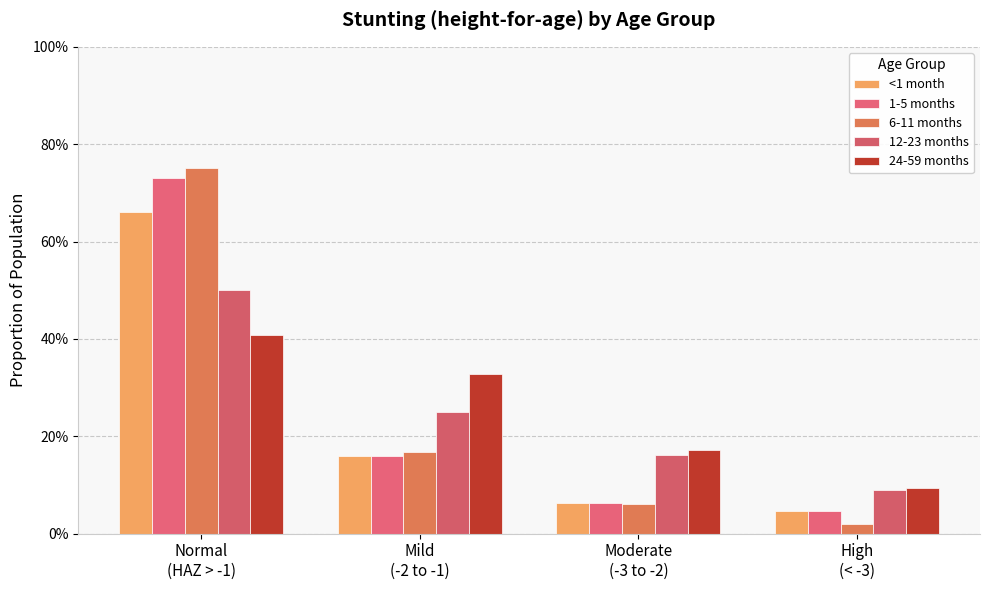

Reading right to left, list all the values displayed in this chart.

<1 month: 0.0	0.1	0.2	0.7
1-5 months: 0.0	0.1	0.2	0.7
6-11 months: 0.0	0.1	0.2	0.8
12-23 months: 0.1	0.2	0.3	0.5
24-59 months: 0.1	0.2	0.3	0.4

EXERCISE:
Put the lines above into a Markdown table with the columns Row and Line, numbering each row and skipping blank lines. Leave the pictures out of the table.

TASK SOLUTION:
| Row | Line |
|---|---|
| 1 | Reading right to left, list all the values displayed in this chart. |
| 2 | <1 month: 0.0	0.1	0.2	0.7 |
| 3 | 1-5 months: 0.0	0.1	0.2	0.7 |
| 4 | 6-11 months: 0.0	0.1	0.2	0.8 |
| 5 | 12-23 months: 0.1	0.2	0.3	0.5 |
| 6 | 24-59 months: 0.1	0.2	0.3	0.4 |